Eastern Iowa Airport Director Marty Lenss said he soon will ask the airport board to approve sampling on the airport grounds. Those tests are expected to be conducted this year.
“We really believe that by getting a better handle on it, by doing well monitoring, we will be in a much better position once the regulatory environment settles down,” Lenss said.
Des Moines hot spot
Des Moines International Airport regularly checks for PFAS and other contamination where water runs off the property, Executive Director Kevin Foley said. So far, only the area near the guard base has shown PFAS in water samples.
Maj. Katherine Headley of the Iowa National Guard said the remedial investigation requested by Des Moines Water Works has not been scheduled. The U.S. Air Force is planning projects nationally, and will schedule investigations at Des Moines and Sioux City when priorities are set.
“The Iowa National Guard is as concerned about this issue as anyone and is working with our partners, both state and federal, to protect human health and ensure safe drinking water for our communities,” Headley said.
A U.S. Geological Survey check of 25 U.S. drinking water sources found PFAS in every sample of source water and tap water checked. Concentrations ranged from 1 part per trillion to 1,102 parts per trillion. One facility exceeded the federal health advisory.

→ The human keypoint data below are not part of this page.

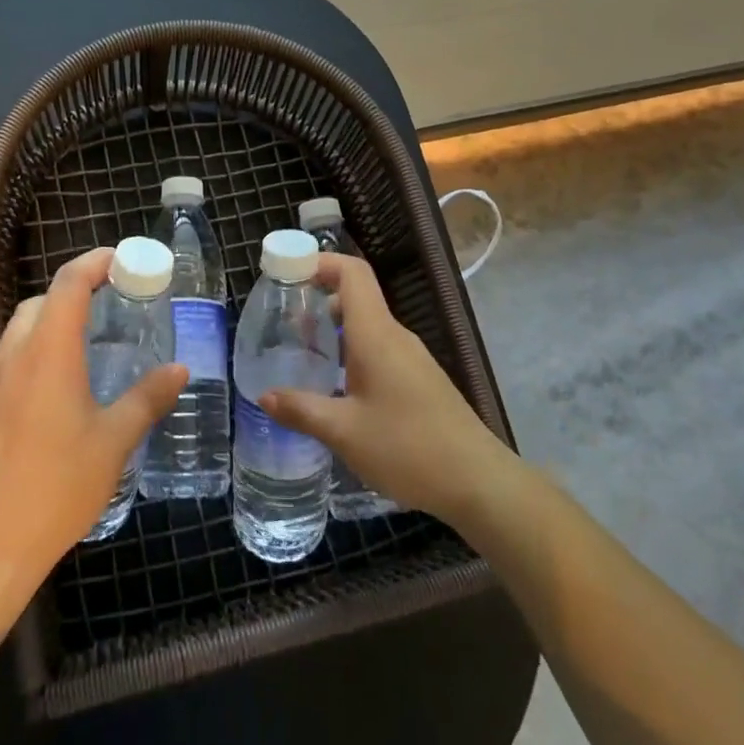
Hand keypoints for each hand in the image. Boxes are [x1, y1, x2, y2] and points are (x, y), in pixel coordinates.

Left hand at [0, 248, 187, 647]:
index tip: (125, 261)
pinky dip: (39, 349)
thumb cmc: (56, 488)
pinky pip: (12, 357)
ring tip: (92, 342)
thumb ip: (147, 398)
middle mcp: (14, 355)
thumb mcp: (113, 442)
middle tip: (116, 304)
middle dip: (78, 290)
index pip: (69, 283)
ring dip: (55, 320)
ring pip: (22, 328)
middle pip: (43, 301)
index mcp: (48, 353)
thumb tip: (179, 370)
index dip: (96, 262)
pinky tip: (62, 385)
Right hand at [261, 252, 506, 524]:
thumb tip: (264, 396)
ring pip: (368, 325)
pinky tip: (335, 384)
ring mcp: (411, 358)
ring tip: (301, 351)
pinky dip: (351, 350)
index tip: (287, 272)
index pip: (353, 273)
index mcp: (377, 335)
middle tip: (282, 318)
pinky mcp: (419, 380)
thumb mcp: (344, 433)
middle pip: (357, 296)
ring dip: (334, 327)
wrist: (479, 482)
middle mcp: (395, 337)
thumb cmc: (408, 449)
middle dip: (318, 296)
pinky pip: (379, 349)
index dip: (320, 262)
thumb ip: (301, 410)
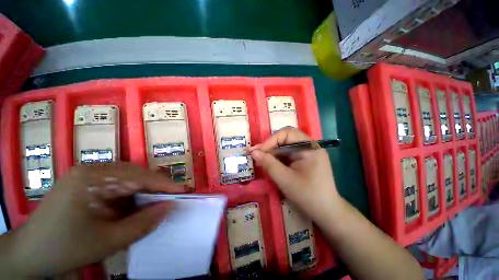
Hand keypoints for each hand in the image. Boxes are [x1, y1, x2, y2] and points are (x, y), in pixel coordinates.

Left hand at [4, 162, 182, 276]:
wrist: (30, 254)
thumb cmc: (64, 248)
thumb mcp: (106, 242)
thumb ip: (143, 224)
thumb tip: (170, 207)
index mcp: (93, 177)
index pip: (139, 176)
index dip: (164, 184)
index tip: (183, 192)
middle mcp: (93, 169)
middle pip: (136, 174)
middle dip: (156, 187)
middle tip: (172, 199)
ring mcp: (89, 175)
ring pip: (130, 179)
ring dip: (145, 192)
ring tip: (158, 203)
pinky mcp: (89, 183)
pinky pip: (119, 185)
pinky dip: (132, 196)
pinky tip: (136, 206)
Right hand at [248, 128, 341, 222]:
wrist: (325, 213)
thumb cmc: (308, 196)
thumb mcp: (285, 179)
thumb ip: (269, 164)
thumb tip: (253, 152)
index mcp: (309, 147)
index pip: (287, 133)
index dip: (271, 140)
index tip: (258, 151)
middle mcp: (308, 146)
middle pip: (285, 139)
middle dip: (269, 146)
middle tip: (254, 153)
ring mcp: (305, 154)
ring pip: (284, 147)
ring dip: (271, 152)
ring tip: (258, 159)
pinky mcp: (302, 161)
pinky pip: (286, 155)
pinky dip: (276, 158)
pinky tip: (267, 163)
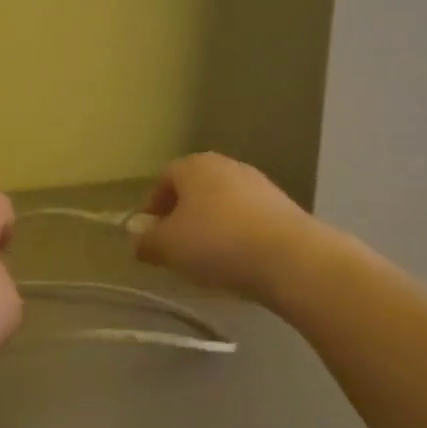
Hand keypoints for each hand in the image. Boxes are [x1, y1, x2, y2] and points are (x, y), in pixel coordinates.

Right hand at [135, 153, 316, 304]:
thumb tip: (136, 237)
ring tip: (205, 259)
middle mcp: (227, 166)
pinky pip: (248, 219)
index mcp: (194, 166)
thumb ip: (146, 241)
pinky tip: (236, 261)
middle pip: (195, 189)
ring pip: (223, 204)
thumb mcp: (167, 247)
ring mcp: (260, 185)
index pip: (164, 178)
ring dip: (210, 226)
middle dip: (181, 216)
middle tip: (174, 247)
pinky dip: (237, 236)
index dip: (152, 206)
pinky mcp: (284, 208)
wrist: (290, 258)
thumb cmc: (215, 243)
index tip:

EPA has a voluntary health advisory limit of 70 parts per trillion. But some government scientists have suggested that a formal limit as low as 0.1 part per trillion should be set. All of the Cedar Rapids samples pulled by CHEEC had PFAS at more than 0.1 part per trillion.
Water plants could use activated carbon or reverse osmosis to remove the chemicals, but that is expected to be expensive.
Consumer Reports study
A new study by Consumer Reports found 35% of water samples pulled by 120 volunteers around the country exceeded EPA’s health advisory for PFAS. Nearly all samples had some level of the chemicals.
Tests commissioned by the nonprofit Environmental Working Group in 2020 found PFAS in the Quad-Cities water supply well above the EPA health advisory level. The reading of 109.8 parts per trillion, compared with the health target of 70 parts per trillion or below, was the second-highest level in the 31 states where the organization’s consultants found PFAS.